37: Yaqueenkah Sudah Beneran Move On?
Nadia membuka mata dan menyadari dia sudah kembali ke mobil yang sedang melaju, kali ini tanpa mengagetkan bapak sopir. Gadis itu memperbaiki posisi duduknya sambil bertanya-tanya apa yang dikatakan Rian sesaat sebelum dia kembali ke kenyataan. Namun, setelah beberapa saat berusaha membaca gerak bibir Rian yang dia ingat, Nadia menyerah.
Ingatan menetes keluar dari kepalanya seperti air di ember bocor. Gerak bibir pemuda itu makin kabur seiring dengan banyaknya waktu yang terlewat. Ketika sang sopir meminta mereka berhenti untuk makan siang dan merenggangkan tubuh, Nadia memilih untuk melupakan hal itu. Dia bersyukur masih sempat berbicara dengan Rian sekali lagi sebelum mereka benar-benar berpisah.
Walau dadanya terasa sakit oleh hati yang patah, Nadia lebih bisa menerima ketika mereka berpisah baik-baik, tidak seperti saat dia meninggalkan Rian yang menatapnya seperti anak anjing terbuang di Lembang.
Nadia meyakinkan diri bahwa dirinya akan segera move on. Lagipula, pembicaraan dengan Rian membuatnya sadar bahwa dia perlu berbicara dengan kedua orang tuanya setelah ini selesai. Kalau memang dia masih hidup.
Sambil menepuk kedua pipinya dengan tangan, Nadia kembali naik ke dalam mobil. Urusannya dengan Rian sudah selesai. Kini saatnya menghentikan dukun sinting yang ingin menghancurkan dunia entah apa alasannya.
"Anakku! Anakku!!!"
Nadia terkesiap mendengar jeritan pilu dengan suara serak. Dia membuka mata. Melihat sebuah kamar dari kayu yang terlihat mewah. Langit-langitnya tinggi, setiap dindingnya dipelitur hingga mengkilap. Angin malam yang dingin berembus lewat jendela besar yang terbuka di samping tempat tidur. Seorang pria setengah baya memakai baju kurung cekak musang berwarna merah marun sedang memeluk seorang gadis belia yang sedang menutup mata.
"Anakku!" Lolongan pedih itu kembali menggema membuat Nadia iba. "Maafkan Bapak, Nak. Buka matamu!"
Penasaran, Nadia mendekat. Ruangan itu terkesan kuno tanpa listrik atau pun peralatan modern.
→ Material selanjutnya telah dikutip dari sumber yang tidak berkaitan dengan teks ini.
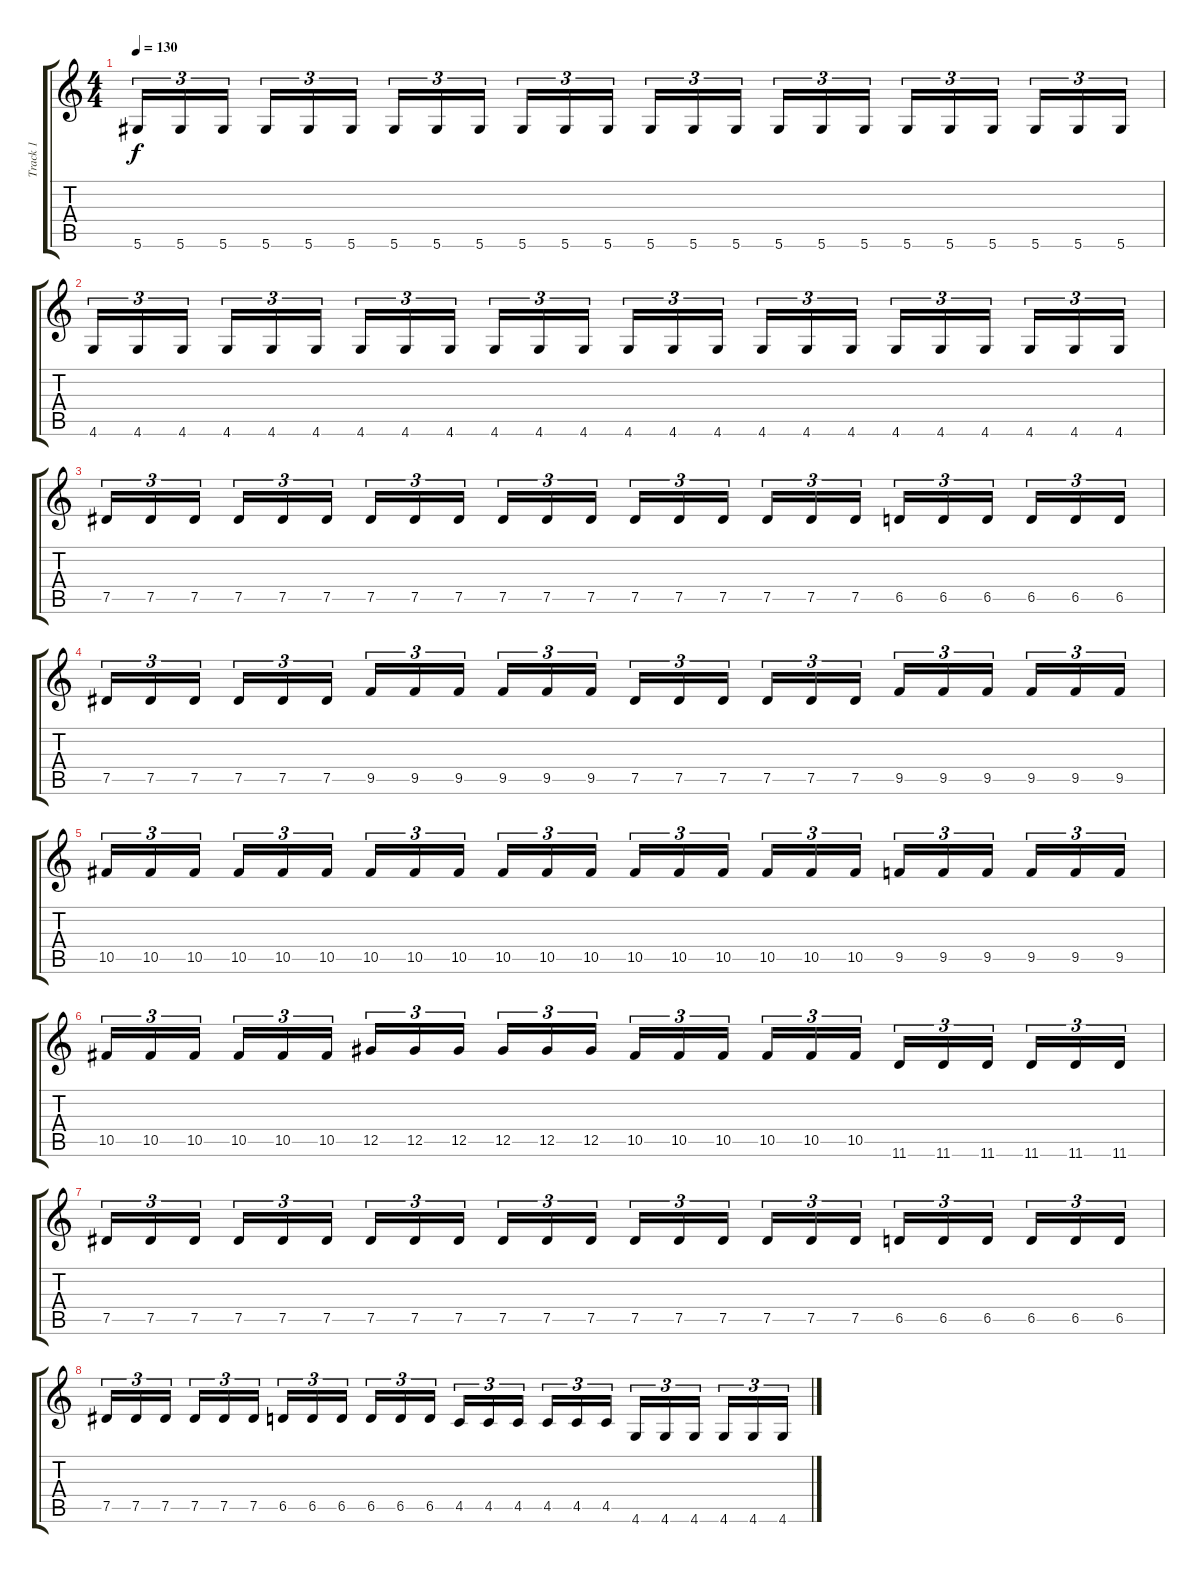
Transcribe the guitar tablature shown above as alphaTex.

\track ("Track 1" "Track 1") {instrument distortionguitar}
\staff {score tabs}
\tuning (Eb4 Bb3 Gb3 Db3 Ab2 Eb2) {hide}
\ts (4 4)
\tempo 130
\clef g2
\ks c
5.6.16{tu (3 2) dy f} 5.6.16{tu (3 2)} 5.6.16{tu (3 2)} 5.6.16{tu (3 2)} 5.6.16{tu (3 2)} 5.6.16{tu (3 2)} 5.6.16{tu (3 2)} 5.6.16{tu (3 2)} 5.6.16{tu (3 2)} 5.6.16{tu (3 2)} 5.6.16{tu (3 2)} 5.6.16{tu (3 2)} 5.6.16{tu (3 2)} 5.6.16{tu (3 2)} 5.6.16{tu (3 2)} 5.6.16{tu (3 2)} 5.6.16{tu (3 2)} 5.6.16{tu (3 2)} 5.6.16{tu (3 2)} 5.6.16{tu (3 2)} 5.6.16{tu (3 2)} 5.6.16{tu (3 2)} 5.6.16{tu (3 2)} 5.6.16{tu (3 2)} |
4.6.16{tu (3 2)} 4.6.16{tu (3 2)} 4.6.16{tu (3 2)} 4.6.16{tu (3 2)} 4.6.16{tu (3 2)} 4.6.16{tu (3 2)} 4.6.16{tu (3 2)} 4.6.16{tu (3 2)} 4.6.16{tu (3 2)} 4.6.16{tu (3 2)} 4.6.16{tu (3 2)} 4.6.16{tu (3 2)} 4.6.16{tu (3 2)} 4.6.16{tu (3 2)} 4.6.16{tu (3 2)} 4.6.16{tu (3 2)} 4.6.16{tu (3 2)} 4.6.16{tu (3 2)} 4.6.16{tu (3 2)} 4.6.16{tu (3 2)} 4.6.16{tu (3 2)} 4.6.16{tu (3 2)} 4.6.16{tu (3 2)} 4.6.16{tu (3 2)} |
7.5.16{tu (3 2)} 7.5.16{tu (3 2)} 7.5.16{tu (3 2)} 7.5.16{tu (3 2)} 7.5.16{tu (3 2)} 7.5.16{tu (3 2)} 7.5.16{tu (3 2)} 7.5.16{tu (3 2)} 7.5.16{tu (3 2)} 7.5.16{tu (3 2)} 7.5.16{tu (3 2)} 7.5.16{tu (3 2)} 7.5.16{tu (3 2)} 7.5.16{tu (3 2)} 7.5.16{tu (3 2)} 7.5.16{tu (3 2)} 7.5.16{tu (3 2)} 7.5.16{tu (3 2)} 6.5.16{tu (3 2)} 6.5.16{tu (3 2)} 6.5.16{tu (3 2)} 6.5.16{tu (3 2)} 6.5.16{tu (3 2)} 6.5.16{tu (3 2)} |
7.5.16{tu (3 2)} 7.5.16{tu (3 2)} 7.5.16{tu (3 2)} 7.5.16{tu (3 2)} 7.5.16{tu (3 2)} 7.5.16{tu (3 2)} 9.5.16{tu (3 2)} 9.5.16{tu (3 2)} 9.5.16{tu (3 2)} 9.5.16{tu (3 2)} 9.5.16{tu (3 2)} 9.5.16{tu (3 2)} 7.5.16{tu (3 2)} 7.5.16{tu (3 2)} 7.5.16{tu (3 2)} 7.5.16{tu (3 2)} 7.5.16{tu (3 2)} 7.5.16{tu (3 2)} 9.5.16{tu (3 2)} 9.5.16{tu (3 2)} 9.5.16{tu (3 2)} 9.5.16{tu (3 2)} 9.5.16{tu (3 2)} 9.5.16{tu (3 2)} |
10.5.16{tu (3 2)} 10.5.16{tu (3 2)} 10.5.16{tu (3 2)} 10.5.16{tu (3 2)} 10.5.16{tu (3 2)} 10.5.16{tu (3 2)} 10.5.16{tu (3 2)} 10.5.16{tu (3 2)} 10.5.16{tu (3 2)} 10.5.16{tu (3 2)} 10.5.16{tu (3 2)} 10.5.16{tu (3 2)} 10.5.16{tu (3 2)} 10.5.16{tu (3 2)} 10.5.16{tu (3 2)} 10.5.16{tu (3 2)} 10.5.16{tu (3 2)} 10.5.16{tu (3 2)} 9.5.16{tu (3 2)} 9.5.16{tu (3 2)} 9.5.16{tu (3 2)} 9.5.16{tu (3 2)} 9.5.16{tu (3 2)} 9.5.16{tu (3 2)} |
10.5.16{tu (3 2)} 10.5.16{tu (3 2)} 10.5.16{tu (3 2)} 10.5.16{tu (3 2)} 10.5.16{tu (3 2)} 10.5.16{tu (3 2)} 12.5.16{tu (3 2)} 12.5.16{tu (3 2)} 12.5.16{tu (3 2)} 12.5.16{tu (3 2)} 12.5.16{tu (3 2)} 12.5.16{tu (3 2)} 10.5.16{tu (3 2)} 10.5.16{tu (3 2)} 10.5.16{tu (3 2)} 10.5.16{tu (3 2)} 10.5.16{tu (3 2)} 10.5.16{tu (3 2)} 11.6.16{tu (3 2)} 11.6.16{tu (3 2)} 11.6.16{tu (3 2)} 11.6.16{tu (3 2)} 11.6.16{tu (3 2)} 11.6.16{tu (3 2)} |
7.5.16{tu (3 2)} 7.5.16{tu (3 2)} 7.5.16{tu (3 2)} 7.5.16{tu (3 2)} 7.5.16{tu (3 2)} 7.5.16{tu (3 2)} 7.5.16{tu (3 2)} 7.5.16{tu (3 2)} 7.5.16{tu (3 2)} 7.5.16{tu (3 2)} 7.5.16{tu (3 2)} 7.5.16{tu (3 2)} 7.5.16{tu (3 2)} 7.5.16{tu (3 2)} 7.5.16{tu (3 2)} 7.5.16{tu (3 2)} 7.5.16{tu (3 2)} 7.5.16{tu (3 2)} 6.5.16{tu (3 2)} 6.5.16{tu (3 2)} 6.5.16{tu (3 2)} 6.5.16{tu (3 2)} 6.5.16{tu (3 2)} 6.5.16{tu (3 2)} |
7.5.16{tu (3 2)} 7.5.16{tu (3 2)} 7.5.16{tu (3 2)} 7.5.16{tu (3 2)} 7.5.16{tu (3 2)} 7.5.16{tu (3 2)} 6.5.16{tu (3 2)} 6.5.16{tu (3 2)} 6.5.16{tu (3 2)} 6.5.16{tu (3 2)} 6.5.16{tu (3 2)} 6.5.16{tu (3 2)} 4.5.16{tu (3 2)} 4.5.16{tu (3 2)} 4.5.16{tu (3 2)} 4.5.16{tu (3 2)} 4.5.16{tu (3 2)} 4.5.16{tu (3 2)} 4.6.16{tu (3 2)} 4.6.16{tu (3 2)} 4.6.16{tu (3 2)} 4.6.16{tu (3 2)} 4.6.16{tu (3 2)} 4.6.16{tu (3 2)}
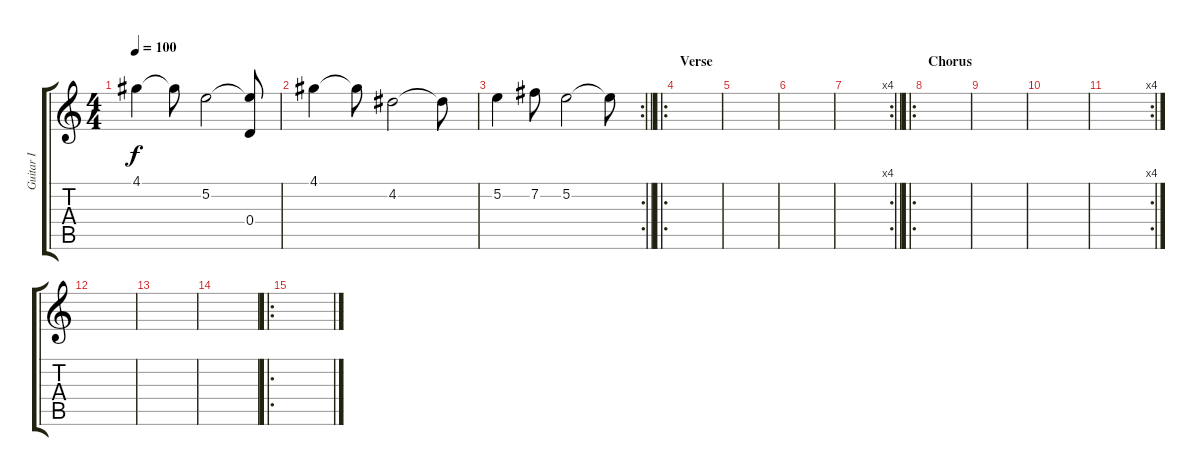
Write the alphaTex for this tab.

\track ("Guitar I" "Guitar I") {instrument overdrivenguitar}
\staff {score tabs}
\tuning (E4 B3 G3 D3 A2 E2) {hide}
\ts (4 4)
\tempo 100
\clef g2
\ks c
4.1.4{dy f} 4.1{t}.8 5.2.2 (5.2{t} 0.4).8 |
4.1.4 4.1{t}.8 4.2.2 4.2{t}.8 |
\rc 2
\barLineRight lightlight
5.2.4 7.2.8 5.2.2 5.2{t}.8 |
\ro
\section ("" "Verse")
|
|
|
\rc 4
\barLineRight lightlight
|
\ro
\section ("" "Chorus")
|
|
|
\rc 4
|
|
|
|
\ro
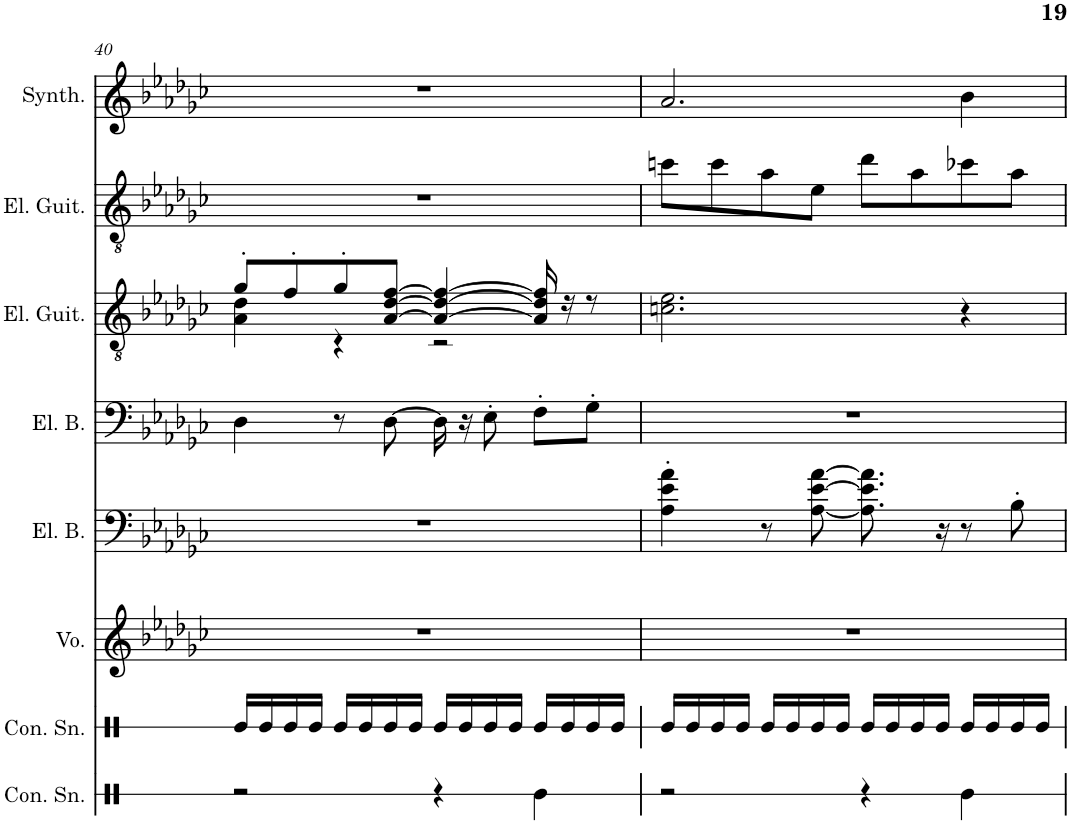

Bayangkan, tanpa AC, bagaimana seseorang bisa hidup di Indonesia yang kayanya udah keluar dari planet bumi lalu pindah di antara Merkurius dan matahari.
Di sekeliling tempat tidur yang juga terbuat dari kayu, berdiri beberapa orang dengan pakaian yang lebih sederhana. Nadia dapat menduga mereka adalah pelayan. Wajah mereka tampak suram dan hanya bisa memandang kesedihan dari tuan mereka.
Nadia bertanya-tanya apakah dia mengalami visi atau hanya mimpi. Dia nyaris tidak pernah mengalami visi beruntun seperti ini tapi disebut mimpi juga terlalu ajaib. Dalam diam dia mengamati sambil mencari tahu apa yang sebenarnya terjadi. Sepertinya sedang terjadi tragedi. Anak dari pria itu meninggal
Sedu sedan pria itu berkurang. Dia membelai rambut hitam sang gadis. "Bapak akan mencari cara agar kamu bisa kembali, Nak."
Hati Nadia terenyuh ketika mendengar nada penuh kasih sayang dari pria itu. Apakah ayahnya juga akan menangis jika dia meninggal?
Nadia tidak bisa menjawab. Bagaimana pun juga, dia tidak bisa membayangkan ayahnya menangis untuk dirinya. Ayahnya terlalu dingin untuk itu. Selagi dia memandang sang bapak menidurkan kembali putrinya, pandangan Nadia mengabur. Ketika dia mengerjapkan mata, dia sudah berada di dalam mobil melaju tanpa kendala sementara jalur sebaliknya malah macet.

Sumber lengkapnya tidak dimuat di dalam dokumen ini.